### Problem description
From the records below, take each line where the string "href" shows up and copy it.

[Stored entries]
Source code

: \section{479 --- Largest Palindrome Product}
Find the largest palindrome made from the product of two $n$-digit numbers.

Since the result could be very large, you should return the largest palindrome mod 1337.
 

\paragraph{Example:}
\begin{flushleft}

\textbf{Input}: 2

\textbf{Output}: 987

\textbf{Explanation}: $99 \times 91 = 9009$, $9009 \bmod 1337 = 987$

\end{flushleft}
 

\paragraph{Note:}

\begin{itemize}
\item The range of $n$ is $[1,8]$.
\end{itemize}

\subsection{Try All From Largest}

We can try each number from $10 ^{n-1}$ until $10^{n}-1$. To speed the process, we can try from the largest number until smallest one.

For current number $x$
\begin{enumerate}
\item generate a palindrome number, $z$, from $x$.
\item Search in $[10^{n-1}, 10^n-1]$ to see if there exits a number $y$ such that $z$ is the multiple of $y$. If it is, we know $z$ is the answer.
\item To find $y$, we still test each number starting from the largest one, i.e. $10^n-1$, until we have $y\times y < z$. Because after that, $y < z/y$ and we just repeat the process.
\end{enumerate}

==

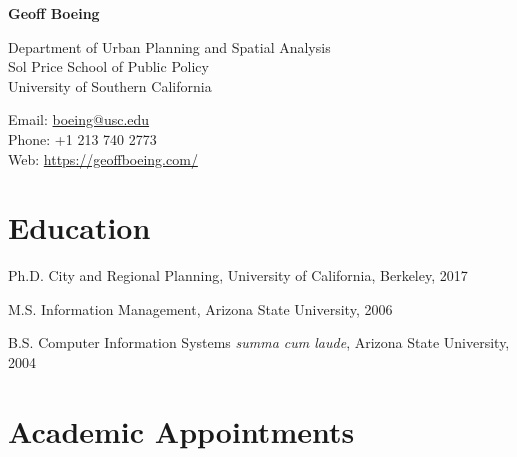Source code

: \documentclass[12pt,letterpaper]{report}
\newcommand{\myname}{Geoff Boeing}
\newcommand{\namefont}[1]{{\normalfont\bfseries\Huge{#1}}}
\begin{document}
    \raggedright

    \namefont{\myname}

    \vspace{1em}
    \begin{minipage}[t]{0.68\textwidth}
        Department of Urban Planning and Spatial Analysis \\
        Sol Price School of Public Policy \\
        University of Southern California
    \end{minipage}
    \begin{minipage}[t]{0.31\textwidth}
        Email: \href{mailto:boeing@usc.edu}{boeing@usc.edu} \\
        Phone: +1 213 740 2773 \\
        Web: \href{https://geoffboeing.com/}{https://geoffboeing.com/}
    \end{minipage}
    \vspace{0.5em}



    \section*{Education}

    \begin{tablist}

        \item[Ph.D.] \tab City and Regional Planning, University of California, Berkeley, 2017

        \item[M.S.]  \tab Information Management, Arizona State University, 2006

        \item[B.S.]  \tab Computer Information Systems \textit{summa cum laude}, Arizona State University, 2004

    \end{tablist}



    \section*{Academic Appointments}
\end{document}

### Task answer
        Email: \href{mailto:boeing@usc.edu}{boeing@usc.edu} \\
        Web: \href{https://geoffboeing.com/}{https://geoffboeing.com/}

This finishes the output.